### Yapılacaklar
(1) Mahkeme kararındaki "Mahkemece, Adli Tıp" ile "kabulüne karar verilmiştir." arasındaki bölümü, bu ifadeler de dahil olmak üzere yeniden yazın. Bunu yaparken "temlik" yerine "devir" kullanın.
(2) Mahkeme kararına göre mirasbırakan hangi tarihte ölmüş?
(3) Mahkeme kararına göre mahkeme davayı neden kabul etmiş? Bir iki cümleyle açıklayın.

### Sayfa metni
Abaküs Yazılım
1. Hukuk Dairesi
Esas No: 2016/8475
Karar No: 2016/10708
Karar Tarihi: 30.11.2016

Yargıtay 1. Hukuk Dairesi 2016/8475 Esas 2016/10708 Karar Sayılı İlamı

1. Hukuk Dairesi         2016/8475 E.  ,  2016/10708 K.

    "İçtihat Metni"

    MAHKEMESİ :ASLİYE HUKUK MAHKEMESİ
    DAVA TÜRÜ : TAPU İPTALİ VE TESCİL

    Taraflar arasındaki davadan dolayı ... Asliye Hukuk Mahkemesinden verilen 27.06.2014 gün ve 2010/64 Esas - 2014/451 Karar sayılı hükmün bozulmasına ilişkin olan 02.06.2015 gün ve 7440-8078 sayılı kararın düzeltilmesi süresinde davacılar vekili tarafından istenilmiş olmakla, dosya incelendi gereği görüşülüp düşünüldü:

    -KARAR-

    Dava, hukuki ehliyetsizlik ve muris muvazaası hukuksal nedenine dayalı tapu iptali ve tescili isteğine ilişkindir.
    Mahkemece, Adli Tıp Kurumu 4.İhtisas Kurulu raporuyla temlik tarihinde mirasbırakanın hukuki işlem ehliyetini haiz olmadığının saptandığı gerekçesi ile davanın kabulüne karar verilmiştir.
    Dosya içeriğinden ve toplanan delillerden; mirasbırakan ..."in 05.08.2008 tarihinde öldüğü, mirasçı olarak davacı çocukları ile dava dışı ..."ı bıraktığı, davalı ... ve ...in mirasçılık sıfatlarının bulunmadığı anlaşılmaktadır.

### Kayıtlı veriler
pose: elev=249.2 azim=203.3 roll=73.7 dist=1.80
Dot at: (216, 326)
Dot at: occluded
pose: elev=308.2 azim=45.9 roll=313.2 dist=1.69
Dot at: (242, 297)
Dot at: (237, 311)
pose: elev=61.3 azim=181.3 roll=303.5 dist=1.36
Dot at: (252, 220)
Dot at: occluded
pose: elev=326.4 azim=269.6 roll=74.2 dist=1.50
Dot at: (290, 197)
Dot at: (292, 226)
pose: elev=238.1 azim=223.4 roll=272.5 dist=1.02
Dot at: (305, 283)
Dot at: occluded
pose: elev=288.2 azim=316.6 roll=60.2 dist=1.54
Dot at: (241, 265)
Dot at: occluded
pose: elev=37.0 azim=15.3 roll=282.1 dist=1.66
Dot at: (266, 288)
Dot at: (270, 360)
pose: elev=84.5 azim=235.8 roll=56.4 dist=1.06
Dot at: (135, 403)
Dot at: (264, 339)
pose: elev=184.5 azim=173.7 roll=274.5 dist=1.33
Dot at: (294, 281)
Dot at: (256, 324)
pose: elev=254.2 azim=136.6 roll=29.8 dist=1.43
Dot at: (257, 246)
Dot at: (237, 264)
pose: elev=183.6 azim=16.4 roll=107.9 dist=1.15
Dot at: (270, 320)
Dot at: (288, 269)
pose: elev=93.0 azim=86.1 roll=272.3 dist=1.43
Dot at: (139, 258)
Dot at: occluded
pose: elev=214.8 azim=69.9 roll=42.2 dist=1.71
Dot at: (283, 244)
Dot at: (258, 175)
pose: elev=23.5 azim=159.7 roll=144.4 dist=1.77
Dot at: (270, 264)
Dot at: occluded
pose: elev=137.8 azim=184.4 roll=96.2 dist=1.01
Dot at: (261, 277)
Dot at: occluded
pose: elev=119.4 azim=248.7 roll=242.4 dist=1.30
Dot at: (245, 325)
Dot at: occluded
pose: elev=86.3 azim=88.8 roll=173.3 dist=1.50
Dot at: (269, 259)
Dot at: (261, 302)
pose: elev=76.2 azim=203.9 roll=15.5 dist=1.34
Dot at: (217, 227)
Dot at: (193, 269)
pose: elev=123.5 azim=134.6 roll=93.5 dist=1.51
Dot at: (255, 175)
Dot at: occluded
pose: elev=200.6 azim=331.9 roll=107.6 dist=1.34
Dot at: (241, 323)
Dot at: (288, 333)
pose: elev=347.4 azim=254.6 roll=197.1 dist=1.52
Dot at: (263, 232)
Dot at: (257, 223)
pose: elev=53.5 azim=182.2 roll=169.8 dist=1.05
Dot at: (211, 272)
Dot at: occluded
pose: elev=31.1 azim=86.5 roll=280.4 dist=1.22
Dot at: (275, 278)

### Yanıtlar
(1)
Mahkemece, Adli Tıp Kurumu 4.İhtisas Kurulu raporuyla devir tarihinde mirasbırakanın hukuki işlem ehliyetini haiz olmadığının saptandığı gerekçesi ile davanın kabulüne karar verilmiştir.

(2) 05.08.2008 tarihinde.

(3) Mahkeme, Adli Tıp Kurumu 4. İhtisas Kurulu raporuyla mirasbırakanın temlik tarihinde hukuki işlem ehliyetine sahip olmadığının saptandığı gerekçesiyle davanın kabulüne karar vermiş.